他者を蹴落とそうとする執念が、彼女自身の顔面を細胞レベルで破壊しているのだ。
『ピロリン♪』
エプロンのポケットで、スマホが軽快な音を立てた。
【システム通知】
善行ポイント:2000 pt を獲得しました!
(※社交界における衛生概念の普及、および乙女たちの精神的救済による特大ボーナス)
現在保有ポイント:9310 pt
『賢者君(無料版)』より一言:
……素晴らしい評価ですね。あなたの知識が、帝国の美容史を数百年進めました。
「コハルー! ワテにもその『清潔の教え』とやら、教えてや! 洗えばお菓子もっと食えるんか!?」
横で聞いていたマシロが、よく分かっていない様子でバンザイをする。
「マシロはとりあえず、ご飯の前に手を洗うことからね」
私が笑いながらマシロの鼻先を突っつくと、テラスは温かい笑い声に包まれた。
「――実に素晴らしい光景だな」
不意に、テラスの入り口から低く落ち着いた声が響いた。
漆黒の軍服に身を包んだレオン公爵が、満足げな笑みを浮かべて歩み寄ってくる。
「ひぃっ……! 公爵閣下……!」
「お、お邪魔いたしました……!」
令嬢たちは、冷徹な『氷の公爵』の登場に震え上がり、慌ててカーテシーをした。
しかしレオン様の瞳は、私にだけ、どこまでも甘く熱い光を向けていた。
「私の至宝の価値が、ようやくこの有象無象の社交界にも理解され始めたようだな。……コハル、君の素晴らしい功績だ」
「レオン様。お仕事、終わったんですか?」
「ああ。内務省への根回しも順調だ」
レオン様は私の隣に立つと、令嬢たちの前であるにもかかわらず、極めて自然な動作で私の肩を抱き寄せた。

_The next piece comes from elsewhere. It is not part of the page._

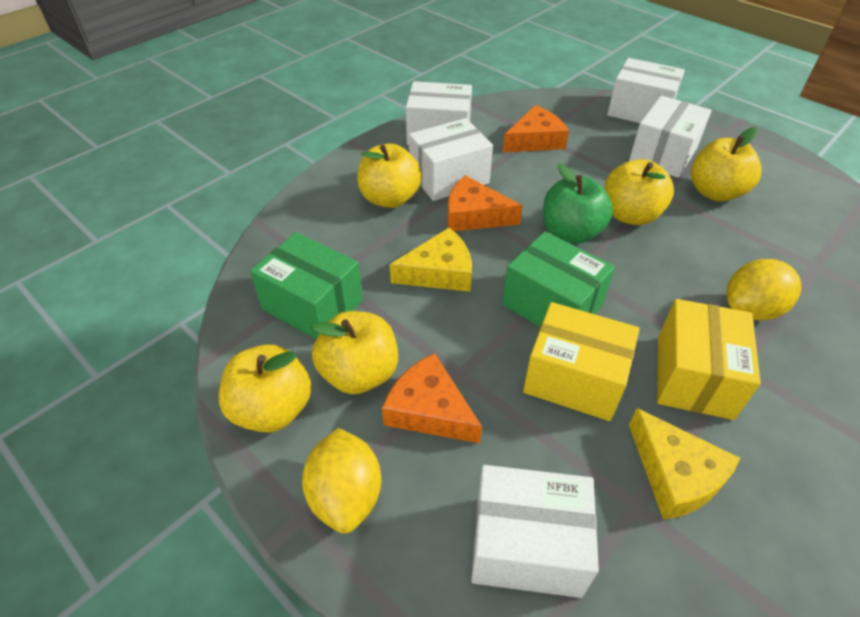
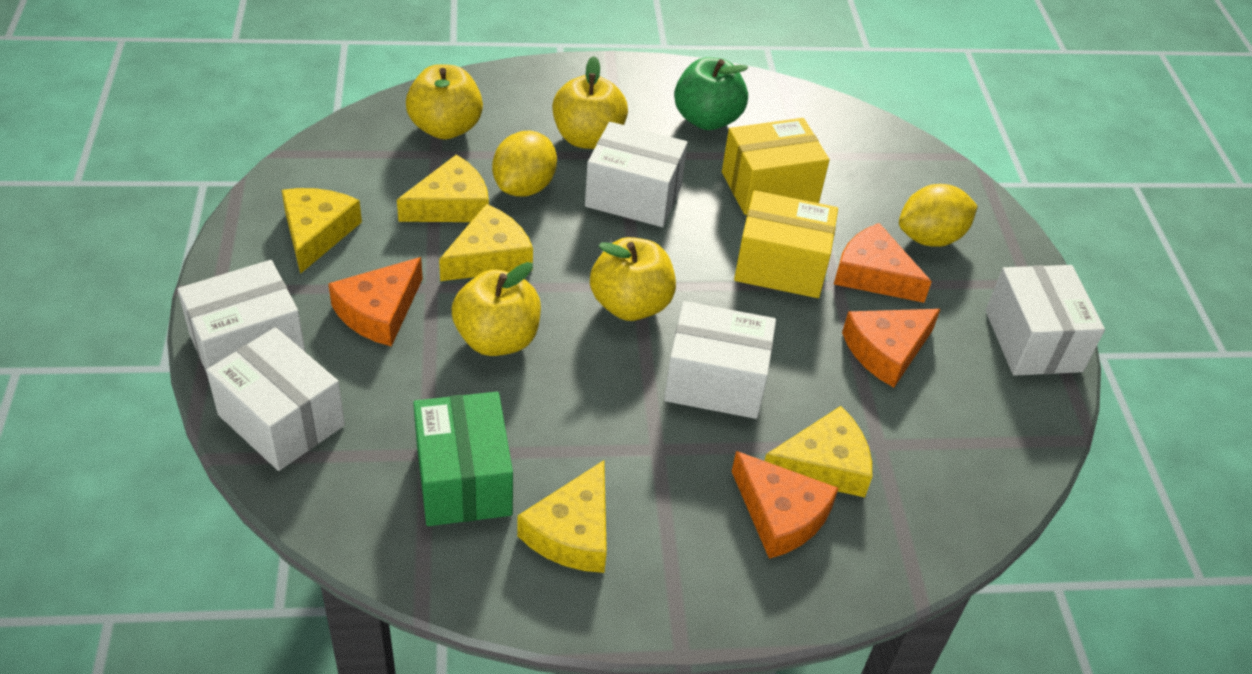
green box: [250,232,363,339] [502,231,615,327] = 2 -> [413,392,513,526] = 1
orange cheese: [382,353,482,443] [447,175,523,231] [503,105,569,152] = 3 -> [328,257,423,346] [732,451,839,559] [834,223,932,303] [842,309,941,388] = 4
yellow apple: [219,345,312,433] [311,311,398,394] [357,144,422,208] [604,159,674,225] [691,127,761,202] = 5 -> [406,64,483,140] [452,262,541,356] [552,56,628,149] [590,237,676,321] = 4
yellow cheese: [389,228,472,292] [629,408,741,520] = 2 -> [281,188,362,274] [397,155,489,222] [439,204,533,281] [517,460,607,573] [765,406,872,497] = 5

「明日の皇城の大夜会。そこは、君という存在がいかに尊く、価値のあるものかを帝国全土に示すための完璧な舞台となる。……君を害そうとした愚か者が、いかに惨めな末路を辿るかも含めてな」
冷徹な論理と、私への致死量の溺愛が入り混じったレオン様の声に、令嬢たちは恐れおののきながらも、私に向かって羨望の眼差しを向けた。
私を見下した者は勝手に自滅し、私を信じた者だけが美しくなり、味方になっていく。
魔法を持たない私の『無自覚ナイチンゲール』の評判は、私が気づかない間に、帝国の社交界を完全に塗り替えようとしていた。
明日の大夜会。
それは、傲慢な令嬢の完全な自滅(合法ざまぁ)と、公爵様との甘い距離がさらに縮まる、カタルシスの頂点になろうとしていた。
読んでいただきありがとうございます。